Loudoun County teen sentenced, put on sex offender registry

by mcardinal

Chris Lieberman, FISM News

 

The Loudoun County boy who sexually assaulted two classmates in the girl’s bathroom of two different high schools was sentenced on Wednesday to residential treatment and will be required to register as a sex offender.

Judge Pamela Brooks decided to send the boy, whose name is withheld due to his age, to a locked residential treatment center rather than juvenile prison after one of the victim’s parents said at the sentencing hearing, “I feel that if this boy goes directly to juvenile jail, he will not receive any treatment. I feel if he’s placed in a long-term residential program, he may have a fighting chance of becoming a better human being.”

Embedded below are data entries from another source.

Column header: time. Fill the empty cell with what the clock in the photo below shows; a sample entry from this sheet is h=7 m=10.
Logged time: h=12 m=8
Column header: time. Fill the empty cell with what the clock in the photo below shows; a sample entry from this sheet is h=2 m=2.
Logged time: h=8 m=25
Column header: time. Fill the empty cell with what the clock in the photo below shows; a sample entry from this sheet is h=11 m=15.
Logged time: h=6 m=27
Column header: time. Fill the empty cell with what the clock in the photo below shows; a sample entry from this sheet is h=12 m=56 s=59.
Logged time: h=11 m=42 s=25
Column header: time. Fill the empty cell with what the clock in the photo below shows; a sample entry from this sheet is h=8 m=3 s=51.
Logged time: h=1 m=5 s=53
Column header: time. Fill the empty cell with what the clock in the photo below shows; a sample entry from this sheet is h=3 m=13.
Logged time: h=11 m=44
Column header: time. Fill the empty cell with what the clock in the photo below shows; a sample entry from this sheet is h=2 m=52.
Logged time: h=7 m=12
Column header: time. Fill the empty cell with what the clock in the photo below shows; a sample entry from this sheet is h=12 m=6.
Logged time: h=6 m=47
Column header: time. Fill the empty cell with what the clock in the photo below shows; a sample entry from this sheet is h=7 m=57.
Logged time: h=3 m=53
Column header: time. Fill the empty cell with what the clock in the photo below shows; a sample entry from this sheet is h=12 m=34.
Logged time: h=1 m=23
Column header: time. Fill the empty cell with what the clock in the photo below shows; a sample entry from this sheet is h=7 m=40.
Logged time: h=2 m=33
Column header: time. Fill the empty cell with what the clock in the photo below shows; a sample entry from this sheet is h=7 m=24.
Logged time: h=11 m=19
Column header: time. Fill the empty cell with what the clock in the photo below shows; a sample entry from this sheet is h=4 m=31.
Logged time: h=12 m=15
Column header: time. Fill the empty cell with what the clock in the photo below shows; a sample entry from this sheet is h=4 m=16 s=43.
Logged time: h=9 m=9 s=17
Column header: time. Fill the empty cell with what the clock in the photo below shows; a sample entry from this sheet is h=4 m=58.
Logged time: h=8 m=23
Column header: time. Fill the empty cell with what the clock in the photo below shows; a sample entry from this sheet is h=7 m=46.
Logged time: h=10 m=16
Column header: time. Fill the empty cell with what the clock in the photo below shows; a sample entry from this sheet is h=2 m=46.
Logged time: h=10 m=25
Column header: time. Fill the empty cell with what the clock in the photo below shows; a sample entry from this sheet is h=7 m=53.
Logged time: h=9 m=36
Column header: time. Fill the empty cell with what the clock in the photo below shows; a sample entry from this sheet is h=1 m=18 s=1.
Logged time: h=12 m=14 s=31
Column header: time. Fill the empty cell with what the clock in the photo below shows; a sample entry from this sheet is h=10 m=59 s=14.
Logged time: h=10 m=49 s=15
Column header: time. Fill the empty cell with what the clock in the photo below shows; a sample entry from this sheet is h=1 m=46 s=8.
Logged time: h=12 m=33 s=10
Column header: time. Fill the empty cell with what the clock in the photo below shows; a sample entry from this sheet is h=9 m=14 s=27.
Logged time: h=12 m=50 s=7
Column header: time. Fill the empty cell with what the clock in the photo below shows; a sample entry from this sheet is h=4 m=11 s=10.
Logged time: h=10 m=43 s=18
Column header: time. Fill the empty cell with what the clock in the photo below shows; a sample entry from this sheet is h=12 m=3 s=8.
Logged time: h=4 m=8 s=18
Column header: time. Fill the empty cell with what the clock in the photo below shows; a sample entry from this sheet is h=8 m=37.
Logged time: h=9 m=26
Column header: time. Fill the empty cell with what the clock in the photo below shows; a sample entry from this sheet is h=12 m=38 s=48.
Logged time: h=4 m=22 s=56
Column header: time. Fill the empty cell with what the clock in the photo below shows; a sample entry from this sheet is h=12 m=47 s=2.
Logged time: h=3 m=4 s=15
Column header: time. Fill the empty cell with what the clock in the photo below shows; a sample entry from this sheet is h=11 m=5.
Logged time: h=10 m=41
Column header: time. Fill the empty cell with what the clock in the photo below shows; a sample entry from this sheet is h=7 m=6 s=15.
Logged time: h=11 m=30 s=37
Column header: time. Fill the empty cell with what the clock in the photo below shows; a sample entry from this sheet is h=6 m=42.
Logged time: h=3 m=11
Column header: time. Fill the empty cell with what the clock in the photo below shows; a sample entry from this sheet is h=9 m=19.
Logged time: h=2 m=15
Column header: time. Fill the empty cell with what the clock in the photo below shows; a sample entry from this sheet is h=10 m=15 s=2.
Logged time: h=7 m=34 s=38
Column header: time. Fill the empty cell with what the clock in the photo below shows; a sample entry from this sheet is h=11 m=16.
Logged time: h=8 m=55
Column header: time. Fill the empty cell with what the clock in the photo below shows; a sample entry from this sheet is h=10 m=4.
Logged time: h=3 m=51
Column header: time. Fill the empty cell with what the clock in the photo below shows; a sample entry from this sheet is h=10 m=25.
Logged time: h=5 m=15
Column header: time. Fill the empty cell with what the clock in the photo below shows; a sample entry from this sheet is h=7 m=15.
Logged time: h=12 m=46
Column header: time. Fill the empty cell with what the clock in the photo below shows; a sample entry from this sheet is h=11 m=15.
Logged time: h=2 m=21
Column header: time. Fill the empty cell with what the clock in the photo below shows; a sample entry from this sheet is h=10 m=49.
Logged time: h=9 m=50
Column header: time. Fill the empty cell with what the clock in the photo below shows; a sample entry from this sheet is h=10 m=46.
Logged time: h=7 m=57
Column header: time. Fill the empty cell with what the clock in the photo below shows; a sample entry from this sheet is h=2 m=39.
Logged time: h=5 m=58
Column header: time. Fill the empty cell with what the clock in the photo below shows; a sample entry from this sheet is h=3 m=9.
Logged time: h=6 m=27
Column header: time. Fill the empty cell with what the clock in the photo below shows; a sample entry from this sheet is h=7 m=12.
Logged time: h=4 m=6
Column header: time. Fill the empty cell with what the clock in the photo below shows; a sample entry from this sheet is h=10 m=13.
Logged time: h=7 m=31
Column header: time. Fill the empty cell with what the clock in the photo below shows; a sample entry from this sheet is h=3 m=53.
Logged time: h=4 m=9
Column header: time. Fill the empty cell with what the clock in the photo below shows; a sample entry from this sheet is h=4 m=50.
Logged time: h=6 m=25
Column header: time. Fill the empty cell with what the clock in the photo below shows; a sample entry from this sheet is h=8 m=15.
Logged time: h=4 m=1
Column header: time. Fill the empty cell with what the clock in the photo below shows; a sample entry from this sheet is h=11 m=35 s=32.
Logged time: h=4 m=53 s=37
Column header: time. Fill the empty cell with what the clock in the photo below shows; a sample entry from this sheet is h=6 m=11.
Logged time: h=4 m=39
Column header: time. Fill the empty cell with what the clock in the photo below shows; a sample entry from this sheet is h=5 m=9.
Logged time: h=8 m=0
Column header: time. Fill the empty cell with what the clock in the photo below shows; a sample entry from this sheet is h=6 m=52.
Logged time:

The judge called this request from the victim’s family, “brave and generous.”

Judge Brooks also determined that the perpetrator would be put on the sex offender registry for the rest of his life, a step she has never taken before in a juvenile case. She said that she did so after reading his psychological and psychosexual evaluations, remarking that, “They scared me. I don’t know how else to put it. They scared me for yourself. They scared me for your family. They scared me for society.”

The boy, who is described as “gender fluid,” was wearing a skirt when he assaulted his first victim in May 2021 in the girl’s bathroom of Stone Bridge High School in Loudoun County, Virginia. The school did not notify parents that the assault occurred, and the school did not report the incident to the state.

Police investigated the incident and arrested the boy, but he was later released from jail with an ankle monitor and allowed to transfer to another school in the county, where he assaulted another girl in October.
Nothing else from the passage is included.